Data entries:
***

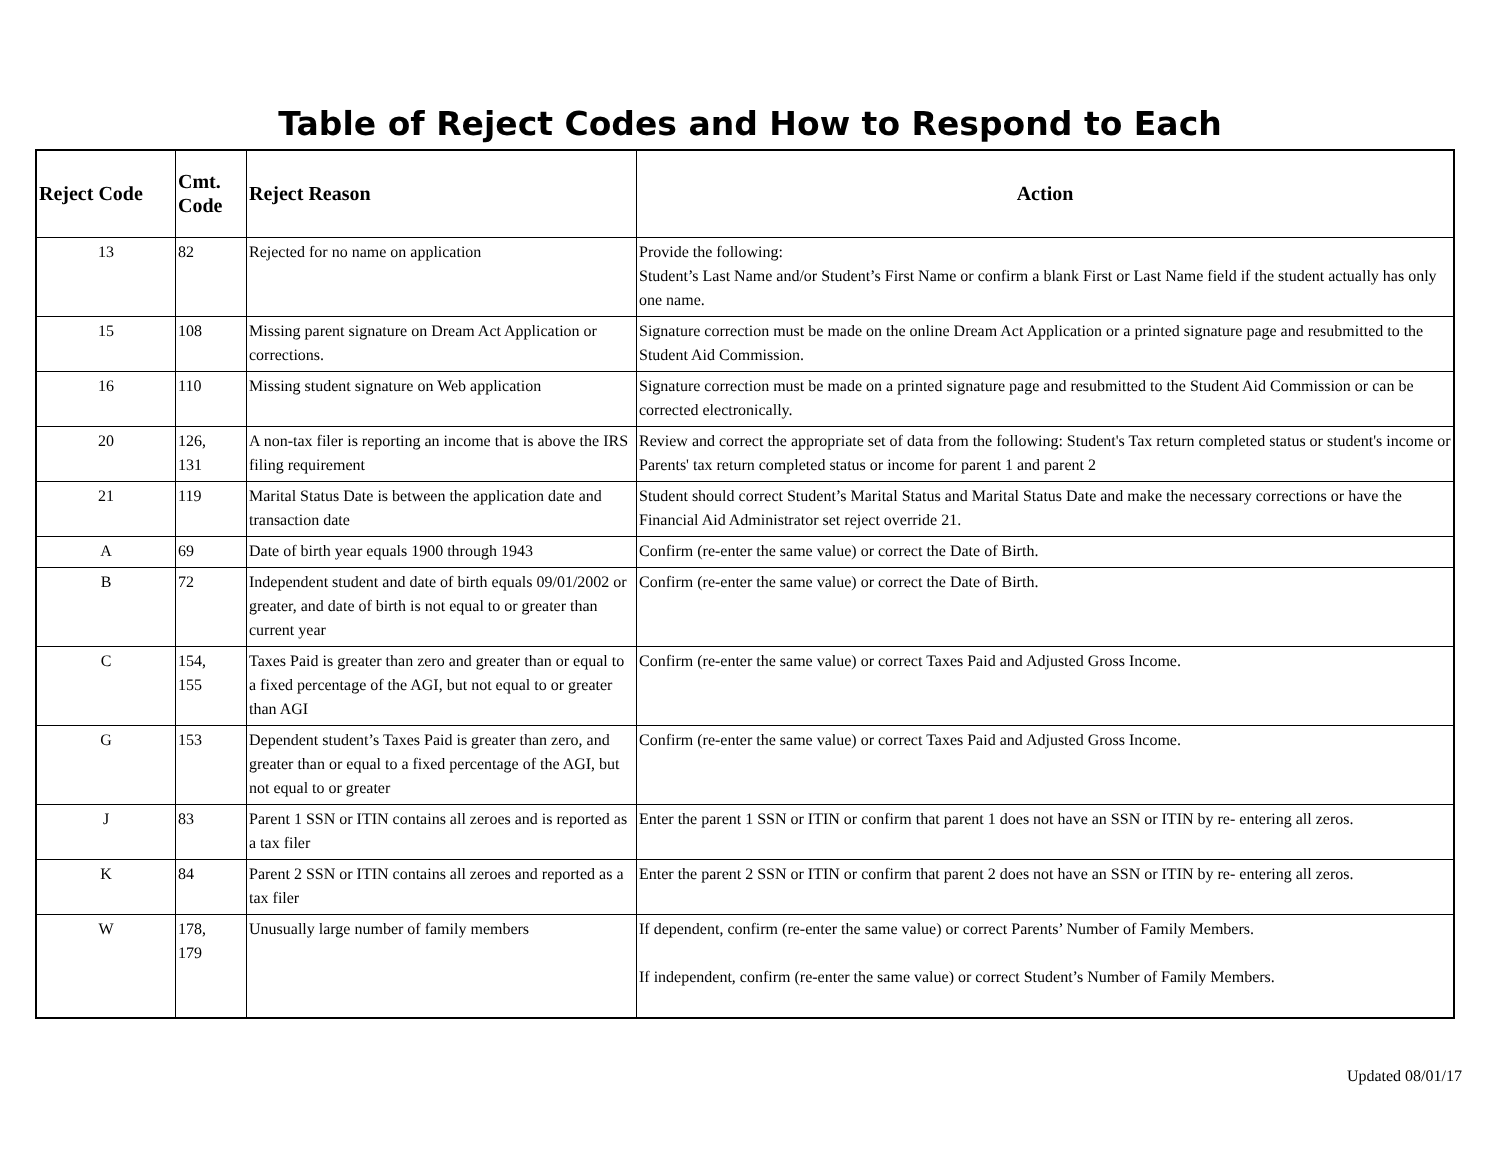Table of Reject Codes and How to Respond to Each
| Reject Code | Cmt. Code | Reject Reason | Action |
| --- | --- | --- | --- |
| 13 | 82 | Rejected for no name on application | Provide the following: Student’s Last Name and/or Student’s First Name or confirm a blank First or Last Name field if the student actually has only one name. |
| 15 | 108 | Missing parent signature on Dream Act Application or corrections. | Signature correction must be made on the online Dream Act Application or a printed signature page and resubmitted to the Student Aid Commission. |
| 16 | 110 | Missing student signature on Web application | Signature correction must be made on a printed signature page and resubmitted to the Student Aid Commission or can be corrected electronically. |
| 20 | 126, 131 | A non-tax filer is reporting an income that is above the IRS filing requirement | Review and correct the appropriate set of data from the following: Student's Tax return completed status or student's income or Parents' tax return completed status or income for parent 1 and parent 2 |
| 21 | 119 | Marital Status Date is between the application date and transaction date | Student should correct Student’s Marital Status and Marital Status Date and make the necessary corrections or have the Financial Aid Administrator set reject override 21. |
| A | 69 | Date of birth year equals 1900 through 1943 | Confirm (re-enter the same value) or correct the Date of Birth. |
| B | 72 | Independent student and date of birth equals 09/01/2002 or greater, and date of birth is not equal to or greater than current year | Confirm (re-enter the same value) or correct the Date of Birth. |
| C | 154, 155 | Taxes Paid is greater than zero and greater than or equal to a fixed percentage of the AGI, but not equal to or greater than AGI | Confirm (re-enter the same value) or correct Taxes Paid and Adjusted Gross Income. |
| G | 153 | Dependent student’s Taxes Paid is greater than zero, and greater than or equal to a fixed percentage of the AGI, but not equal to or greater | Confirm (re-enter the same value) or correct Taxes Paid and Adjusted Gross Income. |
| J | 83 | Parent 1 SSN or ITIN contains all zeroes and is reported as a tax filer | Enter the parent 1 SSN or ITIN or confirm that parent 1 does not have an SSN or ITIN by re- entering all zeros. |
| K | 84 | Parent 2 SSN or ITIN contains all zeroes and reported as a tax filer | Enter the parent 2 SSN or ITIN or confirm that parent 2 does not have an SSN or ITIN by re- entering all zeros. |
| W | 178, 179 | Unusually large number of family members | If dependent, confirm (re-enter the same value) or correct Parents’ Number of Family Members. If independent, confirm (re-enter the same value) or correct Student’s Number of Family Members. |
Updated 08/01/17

***

EXERCISE: Among the entries above, identify all lines with "Birth" and copy them.

TASK OUTPUT:
| A | 69 | Date of birth year equals 1900 through 1943 | Confirm (re-enter the same value) or correct the Date of Birth. |
| B | 72 | Independent student and date of birth equals 09/01/2002 or greater, and date of birth is not equal to or greater than current year | Confirm (re-enter the same value) or correct the Date of Birth. |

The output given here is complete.